Die Parteien stritten sich im Wesentlichen über die Verwendung von Film- und Fotoaufnahmen, die vom Kläger mit seinem Einverständnis während des Arbeitsverhältnisses angefertigt wurden. Die Aufnahmen wurden auch nach dem Ausscheiden des Klägers aus dem Unternehmen zu Werbezwecken weiterverwendet.
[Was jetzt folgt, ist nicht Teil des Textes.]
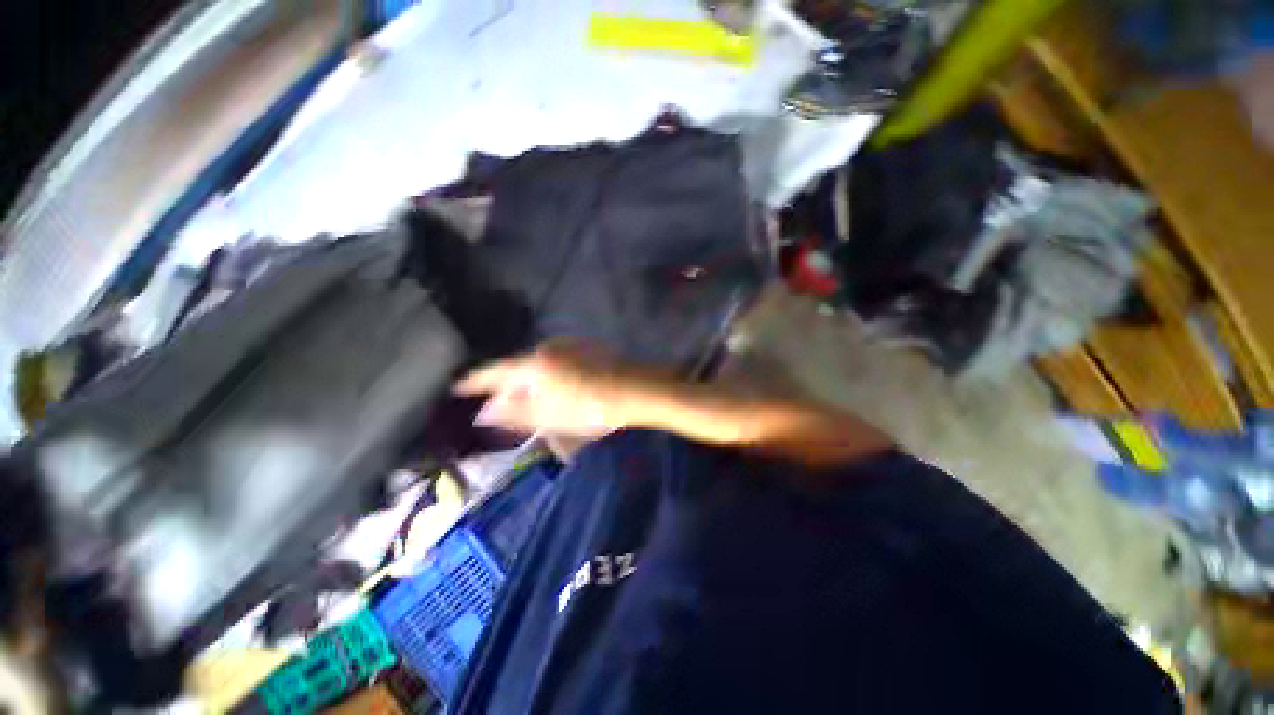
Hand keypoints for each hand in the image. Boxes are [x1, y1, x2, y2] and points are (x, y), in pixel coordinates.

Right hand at [453, 341, 653, 437]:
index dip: (476, 380)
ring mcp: (570, 346)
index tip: (459, 386)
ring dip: (532, 384)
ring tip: (532, 404)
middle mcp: (549, 348)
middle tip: (500, 406)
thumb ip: (514, 412)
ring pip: (540, 366)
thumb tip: (485, 411)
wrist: (635, 389)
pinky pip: (558, 363)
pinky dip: (551, 378)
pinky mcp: (587, 349)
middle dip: (508, 386)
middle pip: (519, 368)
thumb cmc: (589, 407)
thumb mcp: (548, 416)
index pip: (496, 371)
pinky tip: (559, 392)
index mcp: (535, 363)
Der Kläger sah darin eine Verletzung seines allgemeinen Persönlichkeitsrechts, da er inzwischen bei einem Konkurrenten arbeitet und ihm Illoyalität unterstellt wurde.
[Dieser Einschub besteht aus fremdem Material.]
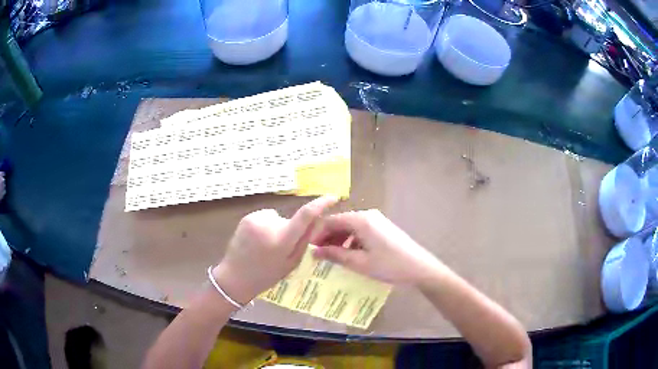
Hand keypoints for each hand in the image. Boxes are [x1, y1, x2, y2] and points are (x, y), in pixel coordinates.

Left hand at [212, 196, 337, 305]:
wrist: (235, 277)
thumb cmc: (267, 275)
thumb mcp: (292, 263)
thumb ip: (305, 241)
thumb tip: (317, 220)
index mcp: (283, 240)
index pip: (305, 216)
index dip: (320, 204)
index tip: (332, 197)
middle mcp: (269, 225)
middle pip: (290, 219)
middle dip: (290, 229)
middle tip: (280, 248)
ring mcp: (255, 219)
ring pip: (276, 218)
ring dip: (275, 227)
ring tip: (264, 245)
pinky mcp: (246, 218)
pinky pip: (264, 218)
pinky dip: (264, 226)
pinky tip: (255, 241)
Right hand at [311, 210, 443, 284]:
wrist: (420, 268)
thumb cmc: (389, 265)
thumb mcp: (360, 263)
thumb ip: (336, 255)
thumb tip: (314, 252)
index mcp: (361, 220)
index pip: (330, 221)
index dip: (317, 235)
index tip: (309, 250)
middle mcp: (368, 215)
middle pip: (340, 222)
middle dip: (328, 238)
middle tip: (318, 256)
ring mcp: (377, 221)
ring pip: (350, 227)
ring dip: (339, 240)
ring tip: (332, 257)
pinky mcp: (383, 228)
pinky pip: (361, 231)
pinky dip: (351, 241)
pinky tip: (350, 255)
Das Landesarbeitsgericht Stuttgart hat in einem Berufungsverfahren entschieden, dass die Beklagte den Kläger durch die unautorisierte Verwendung von Film- und Fotoaufnahmen in seinem Persönlichkeitsrecht verletzt hat. Die Beklagte hatte die Aufnahmen nach dem Ausscheiden des Klägers zu Werbezwecken genutzt.
Das Gericht hat einen immateriellen Schaden in Höhe von 10.000 Euro angenommen. Es hat dabei berücksichtigt, dass der Kläger durch die Verwendung der Aufnahmen in seinem beruflichen Fortkommen gestört worden ist. Er wurde von einem Mitbewerber eingestellt, bei dem ihm Illoyalität unterstellt wurde. Das Gericht hat auch berücksichtigt, dass die Beklagte die Aufnahmen trotz mehrfachen Drängens des Klägers erst nach mehreren Monaten entfernt hatte.
Das Gericht ging auch auf die Frage des Schadensersatzes bei Verstößen gegen die DSGVO ein. Es lehnte einen Schadensersatz ab, da der Kläger keinen immateriellen Schaden darlegen konnte.